§ **Written task**
The entries below are to be transcribed in full, without their images.

Start of Block

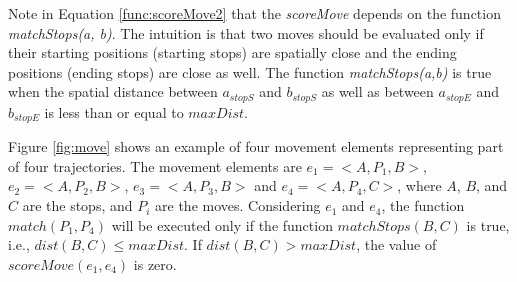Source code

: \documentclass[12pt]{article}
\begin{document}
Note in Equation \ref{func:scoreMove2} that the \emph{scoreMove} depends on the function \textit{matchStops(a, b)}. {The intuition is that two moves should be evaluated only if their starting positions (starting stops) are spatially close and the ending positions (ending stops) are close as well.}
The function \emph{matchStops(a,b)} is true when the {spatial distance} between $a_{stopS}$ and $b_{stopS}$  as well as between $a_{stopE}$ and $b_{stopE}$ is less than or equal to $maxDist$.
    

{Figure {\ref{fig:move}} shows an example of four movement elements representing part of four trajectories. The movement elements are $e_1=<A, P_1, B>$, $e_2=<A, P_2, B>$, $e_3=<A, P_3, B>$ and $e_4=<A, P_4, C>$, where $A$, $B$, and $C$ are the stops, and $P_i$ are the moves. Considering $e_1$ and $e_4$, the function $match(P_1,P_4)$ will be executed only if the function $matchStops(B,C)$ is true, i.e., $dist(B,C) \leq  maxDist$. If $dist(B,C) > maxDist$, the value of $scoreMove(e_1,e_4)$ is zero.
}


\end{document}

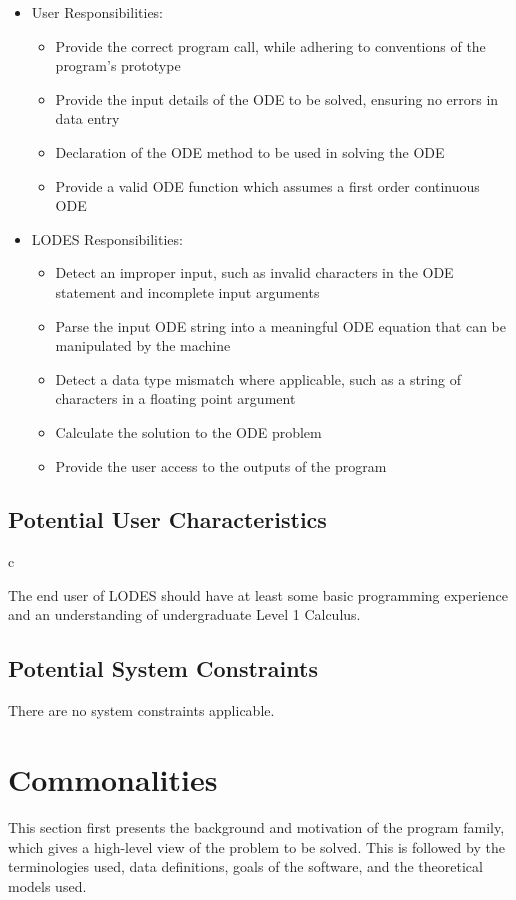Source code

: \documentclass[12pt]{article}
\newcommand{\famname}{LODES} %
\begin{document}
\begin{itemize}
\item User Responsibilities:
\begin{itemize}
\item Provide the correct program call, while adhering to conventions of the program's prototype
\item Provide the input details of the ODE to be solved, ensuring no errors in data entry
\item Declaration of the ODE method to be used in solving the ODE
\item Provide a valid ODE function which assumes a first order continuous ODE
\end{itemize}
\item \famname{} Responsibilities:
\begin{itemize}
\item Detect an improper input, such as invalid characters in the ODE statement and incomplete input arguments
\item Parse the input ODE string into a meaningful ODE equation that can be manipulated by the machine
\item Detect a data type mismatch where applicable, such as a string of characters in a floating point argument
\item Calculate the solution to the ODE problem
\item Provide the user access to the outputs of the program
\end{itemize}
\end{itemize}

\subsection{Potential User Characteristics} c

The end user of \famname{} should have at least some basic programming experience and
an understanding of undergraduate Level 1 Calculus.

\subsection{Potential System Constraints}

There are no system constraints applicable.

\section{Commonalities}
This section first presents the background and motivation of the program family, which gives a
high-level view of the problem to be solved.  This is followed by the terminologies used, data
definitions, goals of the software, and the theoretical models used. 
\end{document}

End of Block

§ **Result for this task**
Source code

: \documentclass[12pt]{article}
\begin{document}
Note in Equation \ref{func:scoreMove2} that the \emph{scoreMove} depends on the function \textit{matchStops(a, b)}. {The intuition is that two moves should be evaluated only if their starting positions (starting stops) are spatially close and the ending positions (ending stops) are close as well.}
The function \emph{matchStops(a,b)} is true when the {spatial distance} between $a_{stopS}$ and $b_{stopS}$  as well as between $a_{stopE}$ and $b_{stopE}$ is less than or equal to $maxDist$.
    

{Figure {\ref{fig:move}} shows an example of four movement elements representing part of four trajectories. The movement elements are $e_1=<A, P_1, B>$, $e_2=<A, P_2, B>$, $e_3=<A, P_3, B>$ and $e_4=<A, P_4, C>$, where $A$, $B$, and $C$ are the stops, and $P_i$ are the moves. Considering $e_1$ and $e_4$, the function $match(P_1,P_4)$ will be executed only if the function $matchStops(B,C)$ is true, i.e., $dist(B,C) \leq  maxDist$. If $dist(B,C) > maxDist$, the value of $scoreMove(e_1,e_4)$ is zero.
}


\end{document}

Source code

: \documentclass[12pt]{article}
\newcommand{\famname}{LODES} %
\begin{document}
\begin{itemize}
\item User Responsibilities:
\begin{itemize}
\item Provide the correct program call, while adhering to conventions of the program's prototype
\item Provide the input details of the ODE to be solved, ensuring no errors in data entry
\item Declaration of the ODE method to be used in solving the ODE
\item Provide a valid ODE function which assumes a first order continuous ODE
\end{itemize}
\item \famname{} Responsibilities:
\begin{itemize}
\item Detect an improper input, such as invalid characters in the ODE statement and incomplete input arguments
\item Parse the input ODE string into a meaningful ODE equation that can be manipulated by the machine
\item Detect a data type mismatch where applicable, such as a string of characters in a floating point argument
\item Calculate the solution to the ODE problem
\item Provide the user access to the outputs of the program
\end{itemize}
\end{itemize}

\subsection{Potential User Characteristics} c

The end user of \famname{} should have at least some basic programming experience and
an understanding of undergraduate Level 1 Calculus.

\subsection{Potential System Constraints}

There are no system constraints applicable.

\section{Commonalities}
This section first presents the background and motivation of the program family, which gives a
high-level view of the problem to be solved.  This is followed by the terminologies used, data
definitions, goals of the software, and the theoretical models used. 
\end{document}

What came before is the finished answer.